**INPUT DATA**:

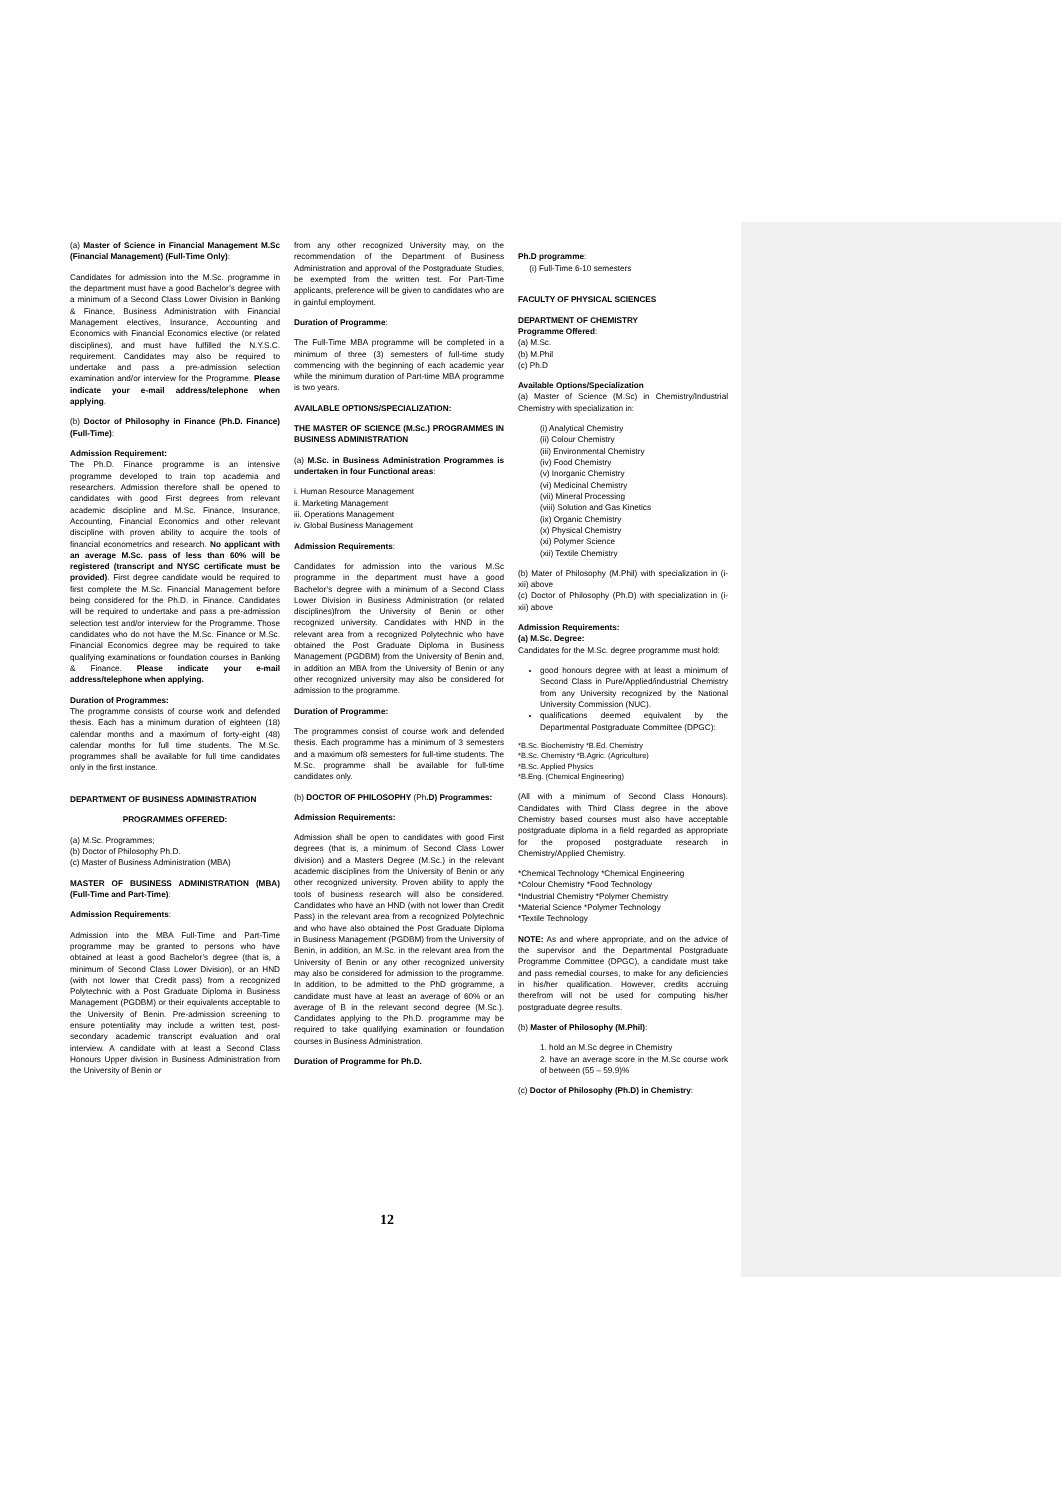(a) Master of Science in Financial Management M.Sc (Financial Management) (Full-Time Only):
Candidates for admission into the M.Sc. programme in the department must have a good Bachelor’s degree with a minimum of a Second Class Lower Division in Banking & Finance, Business Administration with Financial Management electives, Insurance, Accounting and Economics with Financial Economics elective (or related disciplines), and must have fulfilled the N.Y.S.C. requirement. Candidates may also be required to undertake and pass a pre-admission selection examination and/or interview for the Programme. Please indicate your e-mail address/telephone when applying.
(b) Doctor of Philosophy in Finance (Ph.D. Finance) (Full-Time):
Admission Requirement:
The Ph.D. Finance programme is an intensive programme developed to train top academia and researchers. Admission therefore shall be opened to candidates with good First degrees from relevant academic discipline and M.Sc. Finance, Insurance, Accounting, Financial Economics and other relevant discipline with proven ability to acquire the tools of financial econometrics and research. No applicant with an average M.Sc. pass of less than 60% will be registered (transcript and NYSC certificate must be provided). First degree candidate would be required to first complete the M.Sc. Financial Management before being considered for the Ph.D. in Finance. Candidates will be required to undertake and pass a pre-admission selection test and/or interview for the Programme. Those candidates who do not have the M.Sc. Finance or M.Sc. Financial Economics degree may be required to take qualifying examinations or foundation courses in Banking & Finance. Please indicate your e-mail address/telephone when applying.
Duration of Programmes:
The programme consists of course work and defended thesis. Each has a minimum duration of eighteen (18) calendar months and a maximum of forty-eight (48) calendar months for full time students. The M.Sc. programmes shall be available for full time candidates only in the first instance.
DEPARTMENT OF BUSINESS ADMINISTRATION
PROGRAMMES OFFERED:
(a) M.Sc. Programmes;
(b) Doctor of Philosophy Ph.D.
(c) Master of Business Administration (MBA)
MASTER OF BUSINESS ADMINISTRATION (MBA) (Full-Time and Part-Time):
Admission Requirements:
Admission into the MBA Full-Time and Part-Time programme may be granted to persons who have obtained at least a good Bachelor’s degree (that is, a minimum of Second Class Lower Division), or an HND (with not lower that Credit pass) from a recognized Polytechnic with a Post Graduate Diploma in Business Management (PGDBM) or their equivalents acceptable to the University of Benin. Pre-admission screening to ensure potentiality may include a written test, post-secondary academic transcript evaluation and oral interview. A candidate with at least a Second Class Honours Upper division in Business Administration from the University of Benin or
from any other recognized University may, on the recommendation of the Department of Business Administration and approval of the Postgraduate Studies, be exempted from the written test. For Part-Time applicants, preference will be given to candidates who are in gainful employment.
Duration of Programme:
The Full-Time MBA programme will be completed in a minimum of three (3) semesters of full-time study commencing with the beginning of each academic year while the minimum duration of Part-time MBA programme is two years.
AVAILABLE OPTIONS/SPECIALIZATION:
THE MASTER OF SCIENCE (M.Sc.) PROGRAMMES IN BUSINESS ADMINISTRATION
(a) M.Sc. in Business Administration Programmes is undertaken in four Functional areas:
i. Human Resource Management
ii. Marketing Management
iii. Operations Management
iv. Global Business Management
Admission Requirements:
Candidates for admission into the various M.Sc programme in the department must have a good Bachelor’s degree with a minimum of a Second Class Lower Division in Business Administration (or related disciplines)from the University of Benin or other recognized university. Candidates with HND in the relevant area from a recognized Polytechnic who have obtained the Post Graduate Diploma in Business Management (PGDBM) from the University of Benin and, in addition an MBA from the University of Benin or any other recognized university may also be considered for admission to the programme.
Duration of Programme:
The programmes consist of course work and defended thesis. Each programme has a minimum of 3 semesters and a maximum of8 semesters for full-time students. The M.Sc. programme shall be available for full-time candidates only.
(b) DOCTOR OF PHILOSOPHY (Ph.D) Programmes:
Admission Requirements:
Admission shall be open to candidates with good First degrees (that is, a minimum of Second Class Lower division) and a Masters Degree (M.Sc.) in the relevant academic disciplines from the University of Benin or any other recognized university. Proven ability to apply the tools of business research will also be considered. Candidates who have an HND (with not lower than Credit Pass) in the relevant area from a recognized Polytechnic and who have also obtained the Post Graduate Diploma in Business Management (PGDBM) from the University of Benin, in addition, an M.Sc. in the relevant area from the University of Benin or any other recognized university may also be considered for admission to the programme. In addition, to be admitted to the PhD grogramme, a candidate must have at least an average of 60% or an average of B in the relevant second degree (M.Sc.). Candidates applying to the Ph.D. programme may be required to take qualifying examination or foundation courses in Business Administration.
Duration of Programme for Ph.D.
Ph.D programme:
(i) Full-Time 6-10 semesters
FACULTY OF PHYSICAL SCIENCES
DEPARTMENT OF CHEMISTRY
Programme Offered:
(a) M.Sc.
(b) M.Phil
(c) Ph.D
Available Options/Specialization
(a) Master of Science (M.Sc) in Chemistry/Industrial Chemistry with specialization in:
(i) Analytical Chemistry
(ii) Colour Chemistry
(iii) Environmental Chemistry
(iv) Food Chemistry
(v) Inorganic Chemistry
(vi) Medicinal Chemistry
(vii) Mineral Processing
(viii) Solution and Gas Kinetics
(ix) Organic Chemistry
(x) Physical Chemistry
(xi) Polymer Science
(xii) Textile Chemistry
(b) Mater of Philosophy (M.Phil) with specialization in (i-xii) above
(c) Doctor of Philosophy (Ph.D) with specialization in (i-xii) above
Admission Requirements:
(a) M.Sc. Degree:
Candidates for the M.Sc. degree programme must hold:
good honours degree with at least a minimum of Second Class in Pure/Applied/industrial Chemistry from any University recognized by the National University Commission (NUC).
qualifications deemed equivalent by the Departmental Postgraduate Committee (DPGC):
*B.Sc. Biochemistry *B.Ed. Chemistry
*B.Sc. Chemistry *B.Agric. (Agriculture)
*B.Sc. Applied Physics
*B.Eng. (Chemical Engineering)
(All with a minimum of Second Class Honours). Candidates with Third Class degree in the above Chemistry based courses must also have acceptable postgraduate diploma in a field regarded as appropriate for the proposed postgraduate research in Chemistry/Applied Chemistry.
*Chemical Technology *Chemical Engineering
*Colour Chemistry *Food Technology
*Industrial Chemistry *Polymer Chemistry
*Material Science *Polymer Technology
*Textile Technology
NOTE: As and where appropriate, and on the advice of the supervisor and the Departmental Postgraduate Programme Committee (DPGC), a candidate must take and pass remedial courses, to make for any deficiencies in his/her qualification. However, credits accruing therefrom will not be used for computing his/her postgraduate degree results.
(b) Master of Philosophy (M.Phil):
1. hold an M.Sc degree in Chemistry
2. have an average score in the M.Sc course work of between (55 – 59.9)%
(c) Doctor of Philosophy (Ph.D) in Chemistry:
12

**AIM OF THE TASK**: Would you please copy the material exactly, leaving all the pictures out?

**YOUR SOLUTION**:
(a) Master of Science in Financial Management M.Sc (Financial Management) (Full-Time Only):
Candidates for admission into the M.Sc. programme in the department must have a good Bachelor’s degree with a minimum of a Second Class Lower Division in Banking & Finance, Business Administration with Financial Management electives, Insurance, Accounting and Economics with Financial Economics elective (or related disciplines), and must have fulfilled the N.Y.S.C. requirement. Candidates may also be required to undertake and pass a pre-admission selection examination and/or interview for the Programme. Please indicate your e-mail address/telephone when applying.
(b) Doctor of Philosophy in Finance (Ph.D. Finance) (Full-Time):
Admission Requirement:
The Ph.D. Finance programme is an intensive programme developed to train top academia and researchers. Admission therefore shall be opened to candidates with good First degrees from relevant academic discipline and M.Sc. Finance, Insurance, Accounting, Financial Economics and other relevant discipline with proven ability to acquire the tools of financial econometrics and research. No applicant with an average M.Sc. pass of less than 60% will be registered (transcript and NYSC certificate must be provided). First degree candidate would be required to first complete the M.Sc. Financial Management before being considered for the Ph.D. in Finance. Candidates will be required to undertake and pass a pre-admission selection test and/or interview for the Programme. Those candidates who do not have the M.Sc. Finance or M.Sc. Financial Economics degree may be required to take qualifying examinations or foundation courses in Banking & Finance. Please indicate your e-mail address/telephone when applying.
Duration of Programmes:
The programme consists of course work and defended thesis. Each has a minimum duration of eighteen (18) calendar months and a maximum of forty-eight (48) calendar months for full time students. The M.Sc. programmes shall be available for full time candidates only in the first instance.
DEPARTMENT OF BUSINESS ADMINISTRATION
PROGRAMMES OFFERED:
(a) M.Sc. Programmes;
(b) Doctor of Philosophy Ph.D.
(c) Master of Business Administration (MBA)
MASTER OF BUSINESS ADMINISTRATION (MBA) (Full-Time and Part-Time):
Admission Requirements:
Admission into the MBA Full-Time and Part-Time programme may be granted to persons who have obtained at least a good Bachelor’s degree (that is, a minimum of Second Class Lower Division), or an HND (with not lower that Credit pass) from a recognized Polytechnic with a Post Graduate Diploma in Business Management (PGDBM) or their equivalents acceptable to the University of Benin. Pre-admission screening to ensure potentiality may include a written test, post-secondary academic transcript evaluation and oral interview. A candidate with at least a Second Class Honours Upper division in Business Administration from the University of Benin or
from any other recognized University may, on the recommendation of the Department of Business Administration and approval of the Postgraduate Studies, be exempted from the written test. For Part-Time applicants, preference will be given to candidates who are in gainful employment.
Duration of Programme:
The Full-Time MBA programme will be completed in a minimum of three (3) semesters of full-time study commencing with the beginning of each academic year while the minimum duration of Part-time MBA programme is two years.
AVAILABLE OPTIONS/SPECIALIZATION:
THE MASTER OF SCIENCE (M.Sc.) PROGRAMMES IN BUSINESS ADMINISTRATION
(a) M.Sc. in Business Administration Programmes is undertaken in four Functional areas:
i. Human Resource Management
ii. Marketing Management
iii. Operations Management
iv. Global Business Management
Admission Requirements:
Candidates for admission into the various M.Sc programme in the department must have a good Bachelor’s degree with a minimum of a Second Class Lower Division in Business Administration (or related disciplines)from the University of Benin or other recognized university. Candidates with HND in the relevant area from a recognized Polytechnic who have obtained the Post Graduate Diploma in Business Management (PGDBM) from the University of Benin and, in addition an MBA from the University of Benin or any other recognized university may also be considered for admission to the programme.
Duration of Programme:
The programmes consist of course work and defended thesis. Each programme has a minimum of 3 semesters and a maximum of8 semesters for full-time students. The M.Sc. programme shall be available for full-time candidates only.
(b) DOCTOR OF PHILOSOPHY (Ph.D) Programmes:
Admission Requirements:
Admission shall be open to candidates with good First degrees (that is, a minimum of Second Class Lower division) and a Masters Degree (M.Sc.) in the relevant academic disciplines from the University of Benin or any other recognized university. Proven ability to apply the tools of business research will also be considered. Candidates who have an HND (with not lower than Credit Pass) in the relevant area from a recognized Polytechnic and who have also obtained the Post Graduate Diploma in Business Management (PGDBM) from the University of Benin, in addition, an M.Sc. in the relevant area from the University of Benin or any other recognized university may also be considered for admission to the programme. In addition, to be admitted to the PhD grogramme, a candidate must have at least an average of 60% or an average of B in the relevant second degree (M.Sc.). Candidates applying to the Ph.D. programme may be required to take qualifying examination or foundation courses in Business Administration.
Duration of Programme for Ph.D.
Ph.D programme:
(i) Full-Time 6-10 semesters
FACULTY OF PHYSICAL SCIENCES
DEPARTMENT OF CHEMISTRY
Programme Offered:
(a) M.Sc.
(b) M.Phil
(c) Ph.D
Available Options/Specialization
(a) Master of Science (M.Sc) in Chemistry/Industrial Chemistry with specialization in:
(i) Analytical Chemistry
(ii) Colour Chemistry
(iii) Environmental Chemistry
(iv) Food Chemistry
(v) Inorganic Chemistry
(vi) Medicinal Chemistry
(vii) Mineral Processing
(viii) Solution and Gas Kinetics
(ix) Organic Chemistry
(x) Physical Chemistry
(xi) Polymer Science
(xii) Textile Chemistry
(b) Mater of Philosophy (M.Phil) with specialization in (i-xii) above
(c) Doctor of Philosophy (Ph.D) with specialization in (i-xii) above
Admission Requirements:
(a) M.Sc. Degree:
Candidates for the M.Sc. degree programme must hold:
good honours degree with at least a minimum of Second Class in Pure/Applied/industrial Chemistry from any University recognized by the National University Commission (NUC).
qualifications deemed equivalent by the Departmental Postgraduate Committee (DPGC):
*B.Sc. Biochemistry *B.Ed. Chemistry
*B.Sc. Chemistry *B.Agric. (Agriculture)
*B.Sc. Applied Physics
*B.Eng. (Chemical Engineering)
(All with a minimum of Second Class Honours). Candidates with Third Class degree in the above Chemistry based courses must also have acceptable postgraduate diploma in a field regarded as appropriate for the proposed postgraduate research in Chemistry/Applied Chemistry.
*Chemical Technology *Chemical Engineering
*Colour Chemistry *Food Technology
*Industrial Chemistry *Polymer Chemistry
*Material Science *Polymer Technology
*Textile Technology
NOTE: As and where appropriate, and on the advice of the supervisor and the Departmental Postgraduate Programme Committee (DPGC), a candidate must take and pass remedial courses, to make for any deficiencies in his/her qualification. However, credits accruing therefrom will not be used for computing his/her postgraduate degree results.
(b) Master of Philosophy (M.Phil):
1. hold an M.Sc degree in Chemistry
2. have an average score in the M.Sc course work of between (55 – 59.9)%
(c) Doctor of Philosophy (Ph.D) in Chemistry:
12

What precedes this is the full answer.